Besondere Bedeutung kommt daher auch einer besonders großen (n = > 3.000 Patienten/innen) und firmenunabhängigen Studie (7) an älteren (über 78 Jahre) Patienten/innen zu, in der der Effekt von Ginkgo (240 mg) auf das Auftreten von Demenz untersucht wurde. Nach 6,1 Jahren trat diese bei 16,1% in der Placebogruppe und bei 17,9% in der Ginkgo Gruppe auf. Bei degenerativen Erkrankungen wie Alzheimer würde man gerade in frühen Phasen, in denen die neuropathologischen Veränderungen noch gering sind, einen positiven Effekt einer Therapie erwarten. Dass dies in dieser gut geplanten und durchgeführten Studie nicht der Fall war, spricht klar gegen einen Effekt von Ginkgo bei Alzheimer. Auch wenn Ginkgo den Verlauf nicht aufhalten kann, so hätte zumindest eine Besserung der Symptome zu einer geringeren Einstufung von Patienten/innen in die Gruppe der Demenzkranken führen müssen. Diese Studie spricht daher auch klar nicht nur gegen einen präventiven, sondern auch gegen einen therapeutischen Effekt von Ginkgo bei Alzheimer.

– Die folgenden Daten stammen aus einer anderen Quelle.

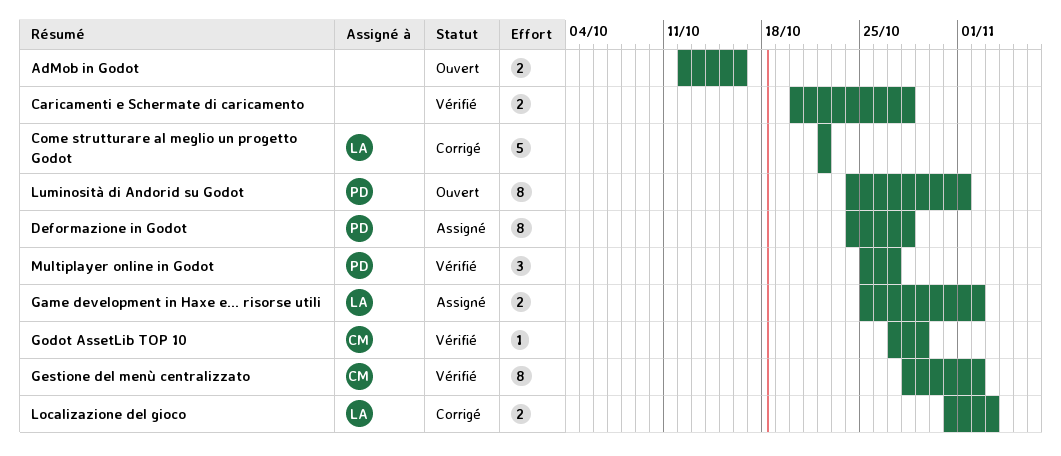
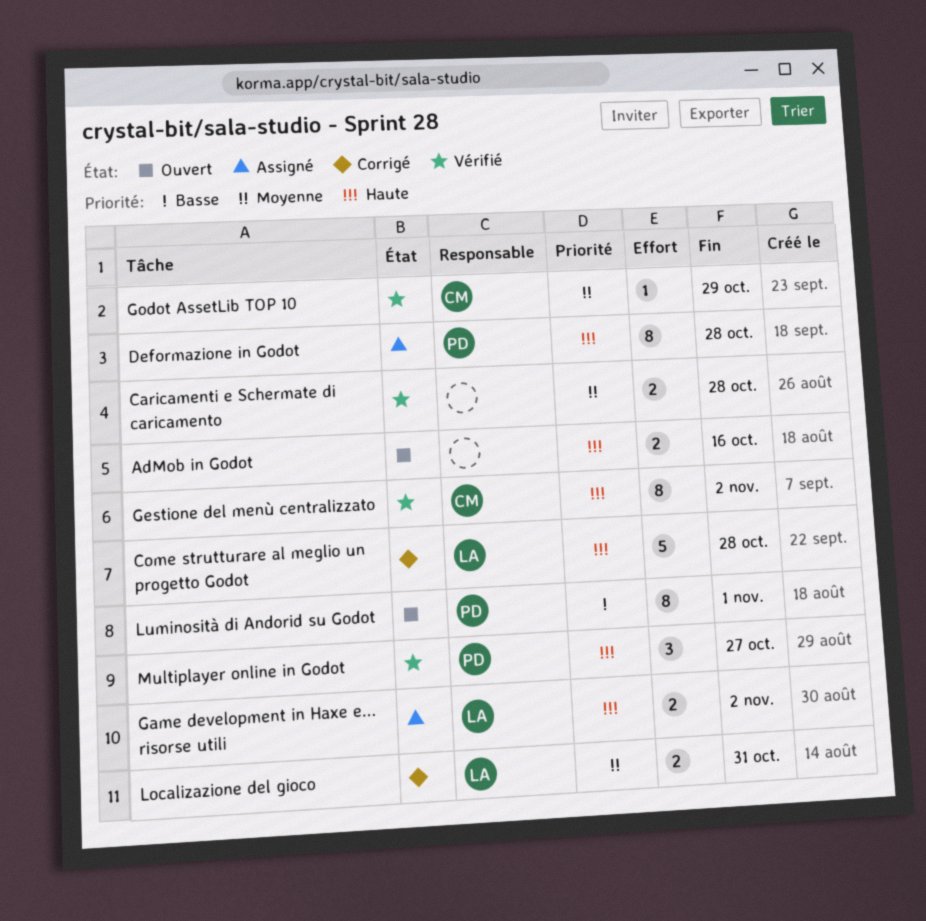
Come strutturare al meglio un progetto Godot, due: Oct 22 -> Oct 28
Localizazione del gioco, due: Nov 3 -> Oct 31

Letztlich hat auch noch eine kritische Analyse (8) von Studien (n = 15), die den Effekt von Ginkgo auf kognitive Funktionen von gesunden Personen unter 60 Jahren untersuchten, festgestellt: "Es gibt keine überzeugende Evidenz für eine Wirkung bei dieser Gruppe". Die Autoren betrachten sogar aufgrund der Datenlage weitere Studien zu dieser Frage als nicht mehr zielführend.

Bezüglich Nebenwirkungen scheint Ginkgo gut verträglich. Wir haben allerdings bereits in der Pharmainfo XV/4/2000 über einen möglichen Zusammenhang von Blutungen (subdurales Hämatom) und Ginkgo berichtet, eine Übersicht (9) konnte in der Literatur über 15 Fälle von Blutungen (8 intracranial) finden, und in der oben zitierten großen Präventivstudie (7) waren 16 hämorrhagische Schlaganfälle in der Ginkgo Gruppe versus 8 in der Placebo Gruppe zu beobachten. In einer kleinen Studie (n = 118: 10), die so wie diese Studie über negative Effekte zur Alzheimerprävention berichtete, waren hingegen die nicht hämorrhagische Schlaganfälle signifikant erhöht. Auch über eine mögliche negative Wechselwirkung mit Blutungen als Folge, zwischen Acetylsalizylsäure und Ginkgo, wurde berichtet (siehe 11), eine Beeinflussung der Acetylsalizylsäurewirkung auf die Gerinnung war aber nicht feststellbar (12). Es ist möglich, dass diese beobachteten, relativ gesehen wenigen Fälle von Blutungen in Zusammenhang mit Ginkgo Zufallsbefunde darstellen, aber ein sehr geringes Risiko ist nicht auszuschließen.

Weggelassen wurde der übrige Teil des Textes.